Herman Emmanuel Fankem (born September 12, 1980) is the main pseudonym used by an unidentified Cameroonian serial fraudster who has refused to identify himself to Canadian authorities since his 2013 arrest for participating in an advance-fee scam. He has been held in immigration custody in the maximum-security Central East Correctional Centre since his arrest and has yet to be identified. He is the longest-serving detainee on immigration charges in Canada.

Fankem claims that he is a French citizen visiting from England. He has been uncooperative in attempts to identify him, sometimes threatening and insulting officers, and has refused to be photographed or fingerprinted. He has used at least ten aliases spanning six countries, all linked to past convictions of fraud, falsifying documents, and impersonation. In 2020, the Ontario Superior Court of Justice determined that he was a Cameroonian national, likely born in Douala with the first name "Emmanuel", and ordered his prolonged detention.

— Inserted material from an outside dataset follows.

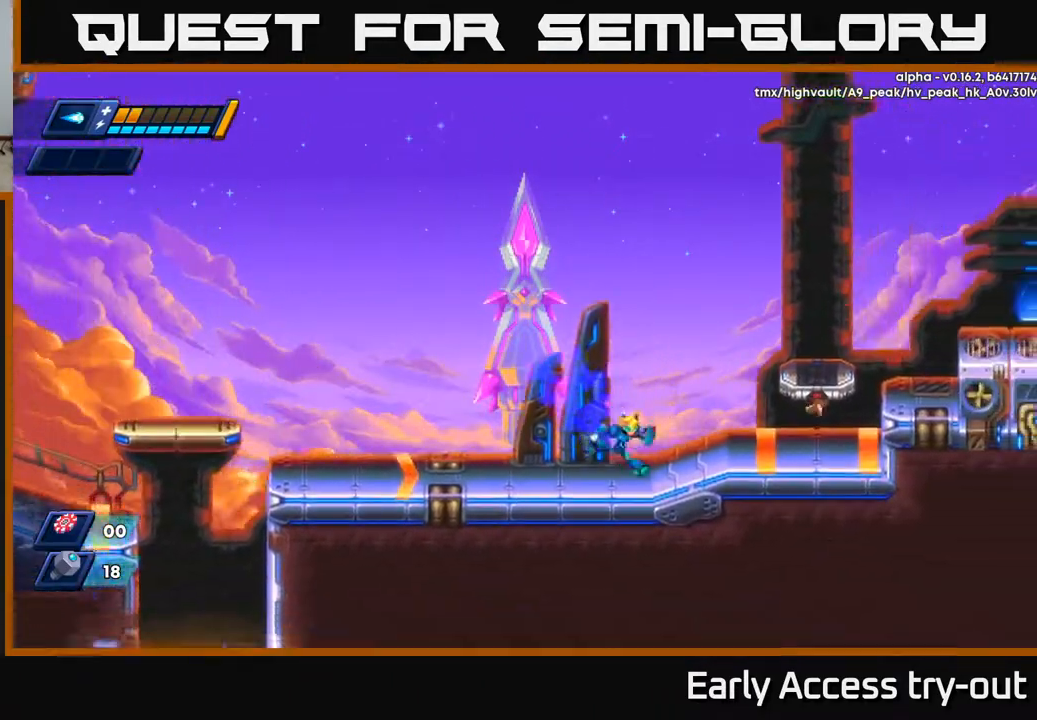
{"buttons": [], "right_stick": "center", "events": [[100, "A", "down"], [333, "A", "up"], [433, "DPAD_RIGHT", "up"]]}
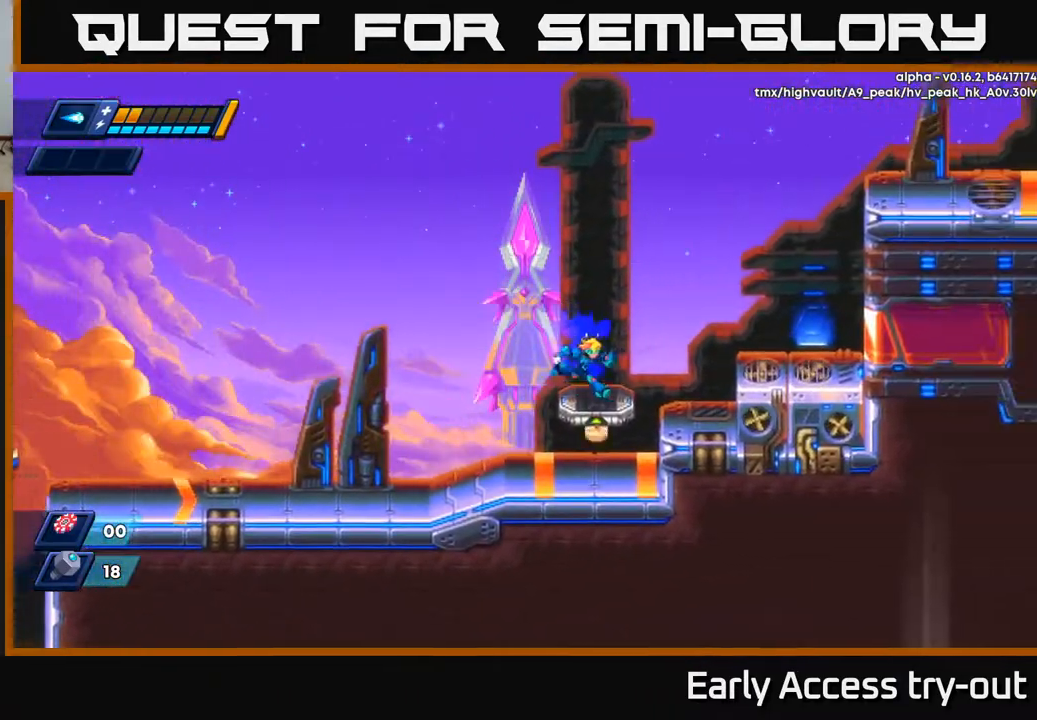
{"buttons": ["A", "X", "DPAD_RIGHT"], "right_stick": "center", "events": [[50, "DPAD_RIGHT", "down"], [117, "A", "down"], [483, "X", "down"]]}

== Early life, identities and crimes ==
The National Police of Cameroon stated that a man with a similar name as Fankem was a clothing vendor near Douala and provided Canadian investigators with pictures of Fankem in his youth and in England. Fankem moved to Britain and was registered to the British Home Office as Cameroonian national Bouon Emmanuel Fébile, born September 13, 1978. Fankem received two Cameroonian passports in 1997 and 2002 with slightly differing names and dates of birth, neither of them with the surname Fankem. One passport lists a name for his father, while the other does not; both passports list the same person as his mother.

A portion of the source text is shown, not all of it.